9.12.2024
Machtwechsel in Syrien HTS und die ungewisse Zukunft

Syriens ungewisse Zukunft nach Assads Fall: Experten befürchten Machtkämpfe

Der Sturz Baschar al-Assads und die Machtübernahme durch die Rebellenallianz unter Führung der islamistischen HTS werfen viele Fragen zur Zukunft Syriens auf. Trotz der Freude über das Ende der Assad-Ära in weiten Teilen des Landes warnen Experten vor drohenden internen Machtkämpfen und weiterer Destabilisierung. Wie die Frankfurter Allgemeine Zeitung (F.A.Z.) berichtet, schätzt der Syrien-Experte Charles Lister vom Middle East Institute die Wahrscheinlichkeit solcher Konflikte als "sehr hoch" ein.

Im Mittelpunkt steht die Figur von HTS-Anführer Abu Muhammad al-Golani. Die F.A.Z. zitiert Lister, der Golani als "entschlossene und ehrgeizige Person" beschreibt, die sowohl in Damaskus aufgewachsen ist als auch Dschihad-Erfahrung besitzt. Diese Kombination aus Vertrautheit mit der syrischen Gesellschaft und radikalislamischem Hintergrund mache ihn zu einer komplexen Persönlichkeit. Lister hält Golanis Entwicklung hin zu einem pragmatischen syrischen Nationalisten zwar für authentisch, glaubt aber nicht an ein vollständiges Abstreifen seiner konservativen Überzeugungen.

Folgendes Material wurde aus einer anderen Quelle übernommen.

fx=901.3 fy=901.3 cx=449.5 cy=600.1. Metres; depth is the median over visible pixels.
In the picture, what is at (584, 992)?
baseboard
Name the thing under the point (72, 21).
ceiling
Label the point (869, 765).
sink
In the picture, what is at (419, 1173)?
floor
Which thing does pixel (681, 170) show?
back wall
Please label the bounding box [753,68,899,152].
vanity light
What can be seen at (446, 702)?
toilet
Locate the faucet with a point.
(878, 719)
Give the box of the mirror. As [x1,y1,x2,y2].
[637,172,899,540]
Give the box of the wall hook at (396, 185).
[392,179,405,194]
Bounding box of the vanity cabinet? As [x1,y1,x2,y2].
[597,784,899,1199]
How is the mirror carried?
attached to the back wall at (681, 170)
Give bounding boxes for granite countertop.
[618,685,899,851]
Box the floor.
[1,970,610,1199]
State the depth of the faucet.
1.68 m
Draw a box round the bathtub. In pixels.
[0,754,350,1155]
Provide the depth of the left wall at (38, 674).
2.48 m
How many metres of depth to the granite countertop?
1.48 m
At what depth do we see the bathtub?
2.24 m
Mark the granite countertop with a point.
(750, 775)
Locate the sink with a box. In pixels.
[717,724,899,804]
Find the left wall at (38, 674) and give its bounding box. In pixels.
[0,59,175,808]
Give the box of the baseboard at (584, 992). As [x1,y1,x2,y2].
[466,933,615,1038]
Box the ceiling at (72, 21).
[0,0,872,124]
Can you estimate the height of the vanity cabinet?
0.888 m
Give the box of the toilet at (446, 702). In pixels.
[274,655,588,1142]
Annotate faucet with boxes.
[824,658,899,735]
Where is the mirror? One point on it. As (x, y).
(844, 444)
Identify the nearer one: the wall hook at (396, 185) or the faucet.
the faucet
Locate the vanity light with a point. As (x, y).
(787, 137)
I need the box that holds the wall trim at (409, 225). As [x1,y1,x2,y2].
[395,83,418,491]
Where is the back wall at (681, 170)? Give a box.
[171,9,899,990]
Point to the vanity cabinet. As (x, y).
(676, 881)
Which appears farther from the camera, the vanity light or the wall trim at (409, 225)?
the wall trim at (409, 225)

Golani sei pragmatisch genug, um zu verstehen, dass er diese in einem multiethnischen und multikonfessionellen Staat wie Syrien nicht durchsetzen könne, so Lister gegenüber der F.A.Z.

Die derzeitige Euphorie über den Machtwechsel, so Lister in der F.A.Z., werde die verschiedenen Rebellengruppen nur kurzfristig einen. Sobald es um wichtige Entscheidungen gehe, rechnet er mit Konflikten. Golanis Reise von Idlib nach Damaskus deute darauf hin, dass er sich als Königsmacher sieht. Die unterschiedlichen Interessen der Rebellengruppen, insbesondere die Ablehnung von HTS durch die südlichen Rebellen, könnten zu gewaltsamen Auseinandersetzungen führen.

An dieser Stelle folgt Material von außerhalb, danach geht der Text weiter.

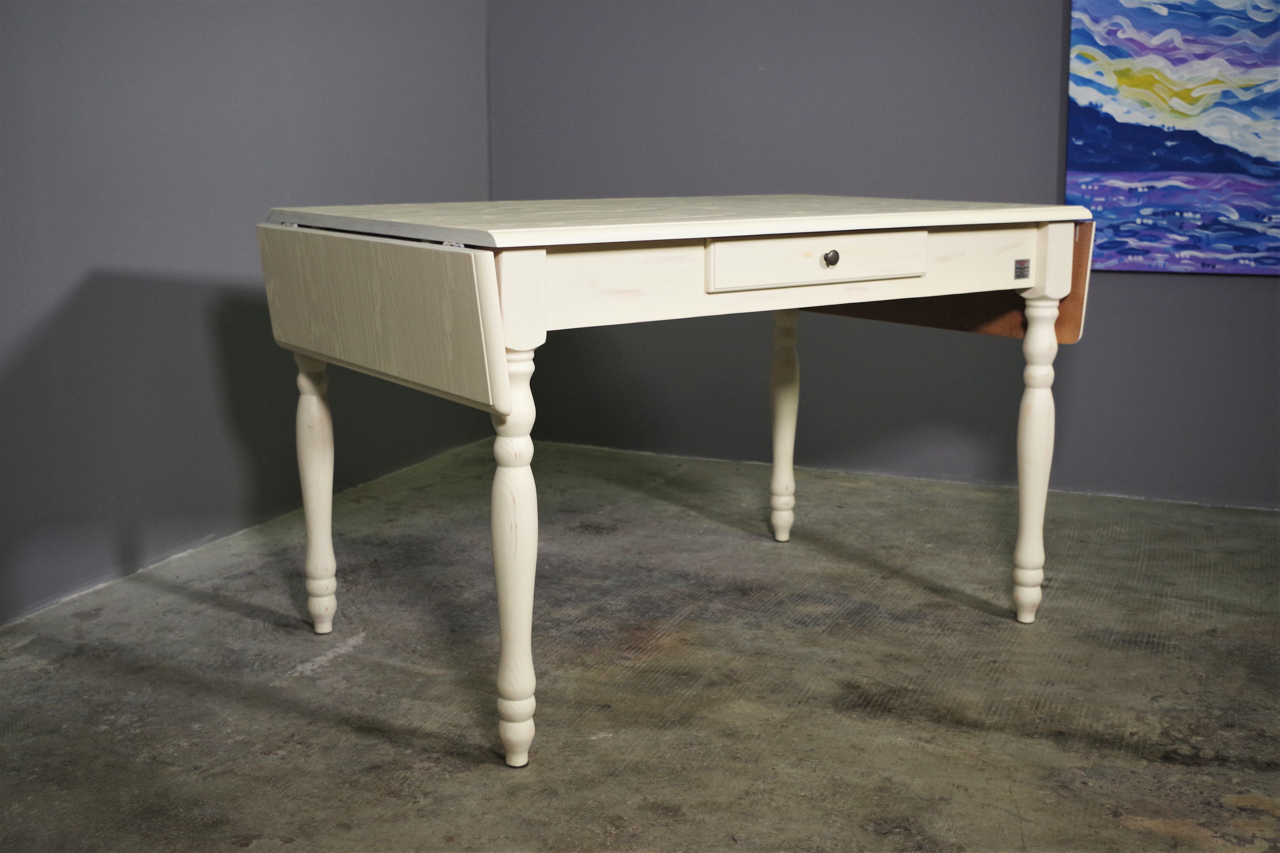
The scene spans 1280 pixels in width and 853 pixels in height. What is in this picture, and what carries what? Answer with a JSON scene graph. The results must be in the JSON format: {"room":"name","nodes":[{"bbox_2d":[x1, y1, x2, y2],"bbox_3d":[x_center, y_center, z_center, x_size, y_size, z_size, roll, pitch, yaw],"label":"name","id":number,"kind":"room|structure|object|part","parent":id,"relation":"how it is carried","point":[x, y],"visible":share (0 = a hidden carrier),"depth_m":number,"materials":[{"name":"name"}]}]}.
{"room":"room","nodes":[
{"label":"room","id":0,"kind":"room"},
{"bbox_2d":[0,0,493,627],"bbox_3d":[-1.533,-0.829,2.505,0.127,2.609,4.515,6,12,27],"label":"left wall","id":1,"kind":"structure","parent":0,"point":[108,257],"depth_m":3.34,"materials":[{"name":"grey paint"}]},
{"bbox_2d":[0,436,1279,852],"bbox_3d":[0.601,0.736,1.520,4.907,0.106,5.418,6,12,27],"label":"concrete floor","id":2,"kind":"structure","parent":0,"point":[249,623],"depth_m":2.59,"materials":[{"name":"grey concrete"}]},
{"bbox_2d":[258,196,1094,765],"bbox_3d":[0.081,0.011,2.813,1.019,0.882,1.293,6,12,27],"label":"wooden table","id":3,"kind":"object","parent":2,"relation":"on","point":[499,364],"visible":0.99,"depth_m":2.39,"materials":[{"name":"wood"}]},
{"bbox_3d":[-0.666,0.104,2.852,0.070,0.569,0.070,6,12,27],"label":"leg","id":4,"kind":"part","parent":3,"relation":"part of","materials":[{"name":"wood"}]},
{"bbox_3d":[-0.206,0.203,2.222,0.072,0.623,0.075,6,12,27],"label":"leg","id":5,"kind":"part","parent":3,"relation":"part of","materials":[{"name":"wood"}]},
{"bbox_3d":[0.358,-0.027,3.501,0.063,0.573,0.068,6,12,27],"label":"leg","id":6,"kind":"part","parent":3,"relation":"part of","materials":[{"name":"beige wood"}]},
{"bbox_2d":[1013,258,1030,279],"bbox_3d":[0.752,-0.314,2.732,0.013,0.040,0.035,6,12,27],"label":"label","id":7,"kind":"object","parent":3,"relation":"attached to","point":[1020,267],"visible":0.96,"depth_m":2.73,"materials":[{"name":"metal"}]},
{"bbox_3d":[0.822,0.061,2.917,0.069,0.634,0.073,6,12,27],"label":"leg","id":8,"kind":"part","parent":3,"relation":"part of","materials":[{"name":"wood"}]},
{"bbox_2d":[488,0,1279,510],"bbox_3d":[1.496,-1.049,3.609,4.442,2.600,0.136,6,12,27],"label":"back wall","id":9,"kind":"structure","parent":0,"point":[1233,294],"depth_m":4.09,"materials":[{"name":"grey paint"}]},
{"bbox_2d":[1065,0,1279,276],"bbox_3d":[1.628,-0.910,3.491,1.027,1.052,0.042,6,12,27],"label":"painting","id":10,"kind":"object","parent":9,"relation":"attached to","point":[1136,160],"visible":0.99,"depth_m":3.61}
]}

Auch das Verhältnis zwischen HTS und der Türkei spielt eine wichtige Rolle. Laut Lister gibt es einen ständigen Kommunikationskanal zwischen HTS und dem türkischen Geheimdienst MIT. HTS sei auf die Türkei angewiesen und wolle Ankara nicht verärgern. Ob die Türkei der aktuellen Offensive zugestimmt hat, bezweifelt Lister jedoch. Die F.A.Z. berichtet, dass die Türkei eine für Oktober geplante Offensive gestoppt habe. Die jetzige Offensive habe die Türkei überrascht, so Lister. Ankara sei erst später eingestiegen, als das Assad-Regime ins Wanken geriet.

HTS hat zuletzt im Westen an Glaubwürdigkeit gewonnen, unter anderem durch Kontakte mit Großbritannien und den USA. Die Gruppe strebt die Streichung von den Terrorlisten an, was laut Lister ein langwieriger Prozess sei. HTS müsse seinen Worten Taten folgen lassen und insbesondere für vergangene Verbrechen Verantwortung übernehmen, so Lister gegenüber der F.A.Z.

Während HTS in Idlib in den letzten Jahren pragmatisch regiert und beispielsweise Christen weitgehend unbehelligt gelassen hat, berichtet die F.A.Z. auch über die Schattenseiten der HTS-Herrschaft. Die Gruppe unterhalte einen Polizeistaat, in dem Andersdenkende verfolgt, willkürlich verhaftet und gefoltert würden. Diese autoritären und diktatorischen Tendenzen seien ein größeres Problem als die islamistische Ausrichtung von HTS, so Lister.

Assads Flucht nach Russland, wo er politisches Asyl erhalten hat, wurde ebenfalls von der F.A.Z. thematisiert. Es bleibt abzuwarten, welche Rolle Assad zukünftig spielen wird und ob ihm politische Auftritte in Russland erlaubt werden.

Syriens Zukunft bleibt ungewiss. Die Hoffnung auf Frieden und Stabilität nach Assads Sturz ist groß, aber die Gefahr interner Konflikte und einer weiteren Gewalteskalation ist real. Die internationale Gemeinschaft steht vor der Herausforderung, den Friedensprozess zu unterstützen und eine weitere Destabilisierung des Landes zu verhindern.